Llegó la hora de la despedida, emplazándonos para la siguiente a celebrar en corto plazo (también dentro del guion). Cuando me dirigía a casa y los efectos de la euforia se iban pasando empecé a darle vueltas a la frasecita: “Resulta muy cómodo.” Y, paradójicamente, empecé a sentirme incómodo y a hacerme preguntas: ¿Se puede considerar como algo positivo, como un logro, que en treinta años no hayamos cambiado? ¿Esa comodidad es algo de lo que sentirse orgulloso? Siempre he pensado (y parece que así lo indican quienes estudian la conducta humana) que somos la suma de lo innato más lo adquirido. Es decir, de lo que traemos de fábrica a través de nuestros genes más lo que nos va transformando o modelando nuestro entorno. Entonces, ¿cómo es posible que no hayamos cambiado en treinta años? Las relaciones personales, los hijos, el trabajo, los viajes, los distintos entornos sociales en los que nos hemos desenvuelto… ¿no han sido capaces de modelar, de hacer evolucionar lo más mínimo esas marcas genéticas?

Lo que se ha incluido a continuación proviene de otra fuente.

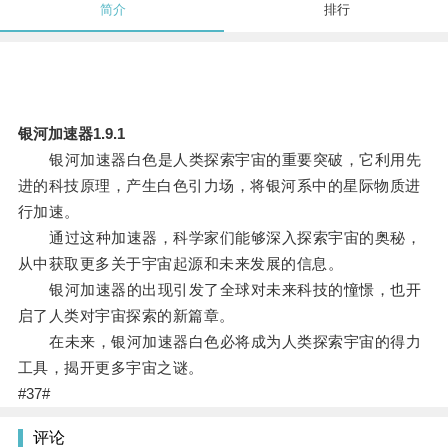
简介
排行
银河加速器1.9.1
银河加速器白色是人类探索宇宙的重要突破，它利用先
进的科技原理，产生白色引力场，将银河系中的星际物质进
行加速。
通过这种加速器，科学家们能够深入探索宇宙的奥秘，
从中获取更多关于宇宙起源和未来发展的信息。
银河加速器的出现引发了全球对未来科技的憧憬，也开
启了人类对宇宙探索的新篇章。
在未来，银河加速器白色必将成为人类探索宇宙的得力
工具，揭开更多宇宙之谜。
#37#
评论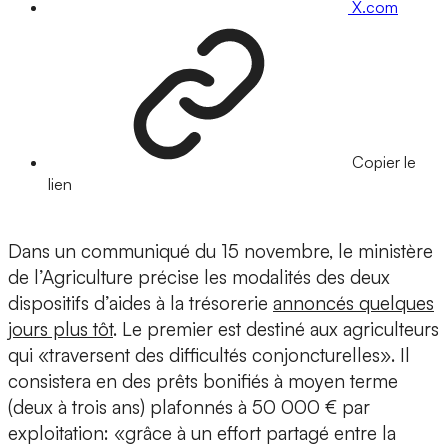
X.com
Copier le
lien
Dans un communiqué du 15 novembre, le ministère
de l’Agriculture précise les modalités des deux
dispositifs d’aides à la trésorerie
annoncés quelques
jours plus tôt
. Le premier est destiné aux agriculteurs
qui «traversent des difficultés conjoncturelles». Il
consistera en des prêts bonifiés à moyen terme
(deux à trois ans) plafonnés à 50 000 € par
exploitation: «grâce à un effort partagé entre la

Ciertamente me rebelo contra esta idea porque sería como aceptar que a los dieciocho-veinte años ya hemos llegado a nuestra cúspide evolutiva y que todo lo que viene después (treinta años en este caso) es algo así como los años de la basura, que no aportan nada ni son capaces de influir lo más mínimo en nuestra conducta. Y me rebelo también contra ese concepto de comodidad, de conformismo en definitiva.
Algún experto en estadística me podrá decir que el número de personas con las que compartí el encuentro es una muestra demasiado reducida para sacar conclusiones de este tipo, y también  es reducido el tiempo que compartí con ellas. Es posible. Y que todo eran hombres. ¡Vaya! No había pensado en eso.

Intentaré profundizar más en nuestro próximo encuentro, y hablar de mujeres… como hace treinta años.